Dojo is extremely powerful. With very little code I was able to make a really nice drag-and-drop reorderable table, complete with nice zebra striping and add/remove row buttons. (Wilson and I are working on a new kick-ass interface for Django’s “edit_inline” admin views, if anyone cares.)
I find the event system particularly awesome; the fact that the drag-and-drop code generates dragStart and dragEnd events (and friends) lets you do some really powerful stuff. In particular, you can copy (instead of move) the node on an option-drag and with that get yet another step closer to desktop-app usability.
I also like the dojo.require system of loading in bits that you need. All told Dojo is really large – over two megs of code – so some system like this is obviously needed. Props to the team for choosing a nice simple way of doing it.
Dojo’s code itself is quite well written, and most of the time well-commented. There’s some weird idioms in the code – I find the whole extension mechanism a little hard to follow – but they’re easy to get over.
Dojo is really big, both in terms of download size and API size. The second isn’t much of a problem (more on that later, though), but the download size is a sticking point.
The require mechanism and the different downloadable versions are a good way of trying to keep page weight down, but there’s still a noticeable delay the first time I hit a Dojo page without any caching. I’m not sure there’s a way around this, and for a big app like Django’s admin I don’t think it’s an issue. Still, there’s probably more work that could be done here.
As I said, the API size isn’t too much of a problem – or rather, it wouldn’t be, if the documentation was any good. Which brings me to:
I would say that Dojo’s documentation sucks, except that there’s no “it” to be sucky. I was eventually able to figure out what I wanted to do be reading through the code, but the fact is that it took me over an hour to write what amounted to 30 lines of code.

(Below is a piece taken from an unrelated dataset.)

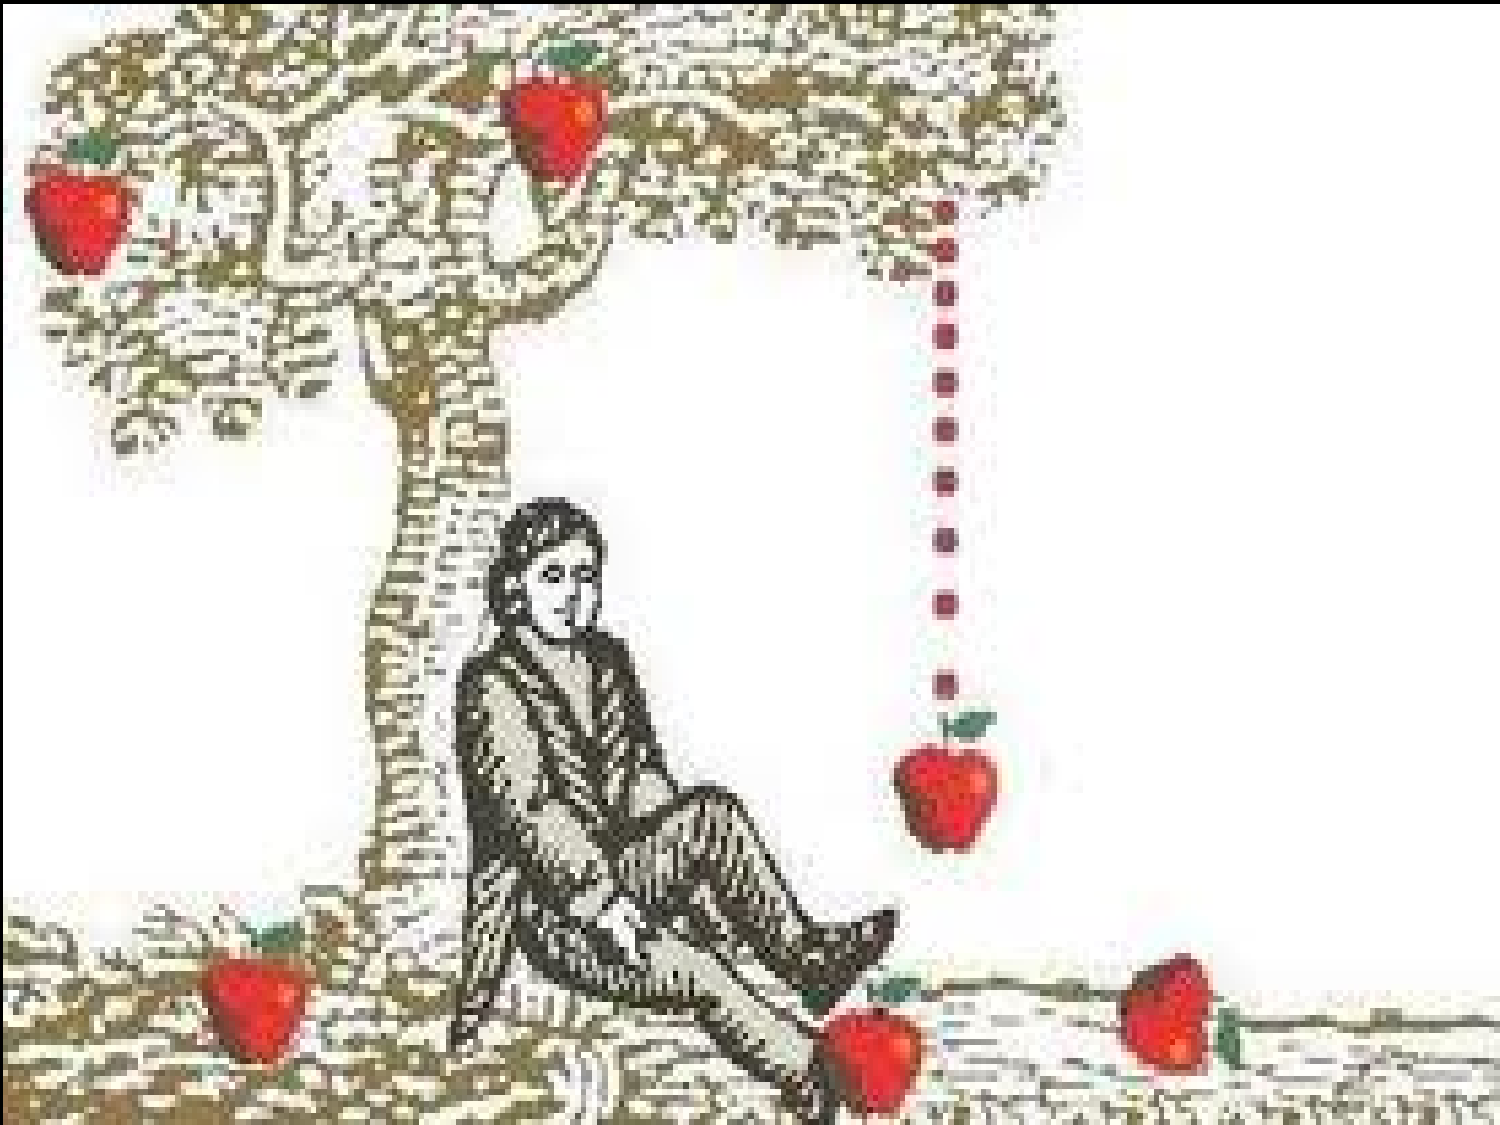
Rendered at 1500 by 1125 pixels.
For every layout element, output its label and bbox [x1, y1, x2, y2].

list [2, 4, 1500, 1125]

This leaves me in a pretty annoying situation: I’m very excited about the cool shit we could do with Django and Dojo, but I fear that without better documentation I’ll probably spend most of my time just reading through Dojo’s code. Yes, it’s well-written, but that’s no excuse for the sorry state of end-user documentation.
Now, I know first-hand how much effort writing good documentation can be – scratch that; writing any documentation is extremely hard – and I’m sure the Dojo folks don’t need me to tell them that they need to get their shit together. All I’m trying to say is that I really hope Dojo’s documentation gets a lot better so I can spend more time using it, and less time scratching my head.